### [DEINE AUFGABE]
Schreibe den Text über den Rechtsstreit um „Sojamilch“, „Reismilch“ und „Hafermilch“ auf dem Amazon-Marketplace nach seinem letzten Satz weiter.

### [SEITENAUSZUG]
========

Es ist dem Betreiber vom Amazon-Marketplace möglich mittels einer Revision beim Bundesgerichthof gegen das Urteil des OLG vorzugehen. Die Revision zum BGH ist aufgrund der Bedeutung dieses Urteils für den E-Commerce zugelassen.


Die Bezeichnungen stellten Verstöße gegen den EU-Bezeichnungsschutz dar

In dem vorliegenden Fall hatten Marketplace-Händler in der Produktbeschreibung die Bezeichnungen „Sojamilch“, „Reismilch“ und „Hafermilch“ verwendet, was nach Sicht der Wettbewerbszentrale, Verstöße gegen den EU-Bezeichnungsschutz für Milchprodukte darstellten. Bloß tierische Produkte dürfen als Milch bezeichnet werden. Hier hätte die Bezeichnung für solch ein pflanzliches Milchersatzprodukt „Drink" lauten müssen.

Nachdem die Wettbewerbszentrale der Betreiberin des Amazon-Marketplace die Falschangaben gemeldet und aufgefordert hatte, die Angebote zu sperren, entfernte die Betreiberin die betroffenen Produkte im Wege des „Notice and take down"-Verfahrens. Zusätzlich hatte die Wettbewerbszentrale gefordert, dass die Betreiberin sichergehe, dass dieselben Produktangebote nicht erneut auf dem Marketplace erscheinen. Diese sah sich jedoch keiner Prüf- und Beseitigungspflichten schuldig. Weitere Maßnahmen zur Verhinderung zukünftiger Verstöße wurden folglich unterlassen.

So tauchten immer weitere Angebote mit Falschangaben im Marketplace auf, weshalb die Wettbewerbszentrale schließlich die Betreiberin abmahnte.

Die Abmahnung wurde zudem ausgesprochen, da in der Kaufempfehlung (Amazon’s Choice) ein veganes Milchersatzprodukt als „Reismilch“ bezeichnet wurde.

Die Betreiberin sträubte sich allerdings, eine Unterlassungserklärung abzugeben, woraufhin die Wettbewerbszentrale klagte.

Das Landgericht Frankfurt am Main gab der Klage jedoch teilweise statt. Sowohl die Klägerin als auch die Beklagte reichten Berufungen ein.

========

### [DATENSATZ]
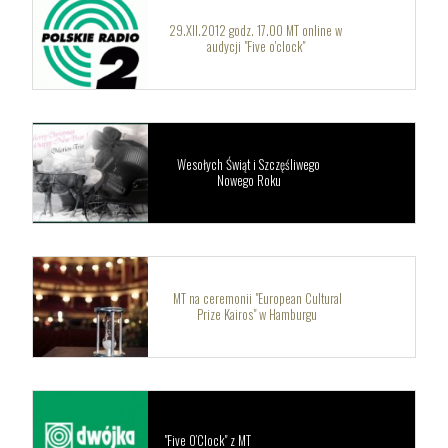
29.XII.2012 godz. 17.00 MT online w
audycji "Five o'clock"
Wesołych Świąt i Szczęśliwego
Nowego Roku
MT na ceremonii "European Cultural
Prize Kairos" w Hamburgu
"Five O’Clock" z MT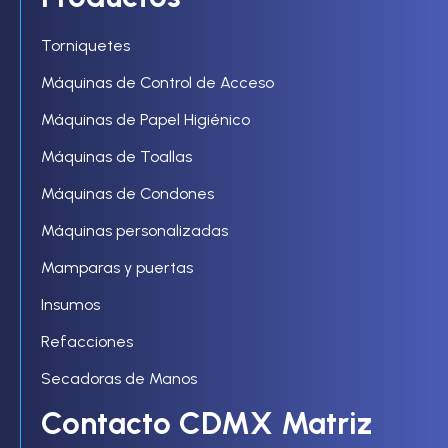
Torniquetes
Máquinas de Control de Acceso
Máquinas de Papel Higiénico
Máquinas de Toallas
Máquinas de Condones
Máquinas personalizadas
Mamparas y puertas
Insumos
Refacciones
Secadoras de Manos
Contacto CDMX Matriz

========

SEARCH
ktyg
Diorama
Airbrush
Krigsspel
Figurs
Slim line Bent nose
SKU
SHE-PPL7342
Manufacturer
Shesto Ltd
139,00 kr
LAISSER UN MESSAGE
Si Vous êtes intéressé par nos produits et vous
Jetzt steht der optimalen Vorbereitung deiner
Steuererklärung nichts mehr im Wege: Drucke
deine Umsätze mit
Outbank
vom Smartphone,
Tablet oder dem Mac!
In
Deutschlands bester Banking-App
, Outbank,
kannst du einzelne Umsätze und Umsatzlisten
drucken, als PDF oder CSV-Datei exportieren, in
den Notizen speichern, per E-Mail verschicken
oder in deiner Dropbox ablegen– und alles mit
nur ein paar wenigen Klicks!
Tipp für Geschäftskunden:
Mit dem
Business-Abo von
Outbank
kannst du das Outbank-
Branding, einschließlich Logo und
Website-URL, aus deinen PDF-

========

### [ANTWORT ZUR AUFGABE]
Das OLG bestätigte die Prüf-und Obliegenheitspflichten des Amazon-Marketplace

Schließlich gab das OLG der Wettbewerbszentrale Recht. Nach Ansicht des OLG habe die Verkaufsplattform umfassende Prüf- und Beseitigungspflichten bezüglich Falschangaben. Vor allem wenn bereits Verstöße gemeldet worden sind. Das Amazon-Marketplace stehe in der Pflicht solche falschen Produktbezeichnungen regelmäßig zu überwachen und zu entfernen. Nur so könne man Verstöße gegen den EU-Bezeichnungsschutz verhindern.

Die Vorgabe, dass nur Produkte als „Milch" bezeichnet werden dürfen, die tierischen Ursprungs sind, soll den Verbraucherschutz stärken und der Verwechslungsgefahr vorbeugen. Mit der richtigen Bezeichnung würde den Verbrauchen stets derselbe Qualitätsstandard und den Erzeugern dieser Produkte unverfälschte Wettbewerbsbedingungen garantiert werden.

Da die Beklagte sich weigerte, ihren Prüf-und Beseitigungspflichtigen nachzukommen, lege ein Verstoß gegen die wettbewerbsrechtlichen Verkehrspflichten gemäß § 3a des Gesetzes gegen den Unlauteren Wettbewerb (UWG) vor. Hiernach spricht von unlauteren Handeln im Wettbewerb, wenn eine Vorschrift missachtet wurde, die mit Augenmerk auf die Marktteilnehmer die Marktverhaltensregeln festlegt; und der Verstoß so tiefgreifend ist, dass das Interesse von Marktteilnehmern und Verbrauchern Schaden nimmt. Selbst wenn die Verbraucher keiner Fehlvorstellung unterliegen würden, sei hier eine Interessenbeeinträchtigung anzunehmen.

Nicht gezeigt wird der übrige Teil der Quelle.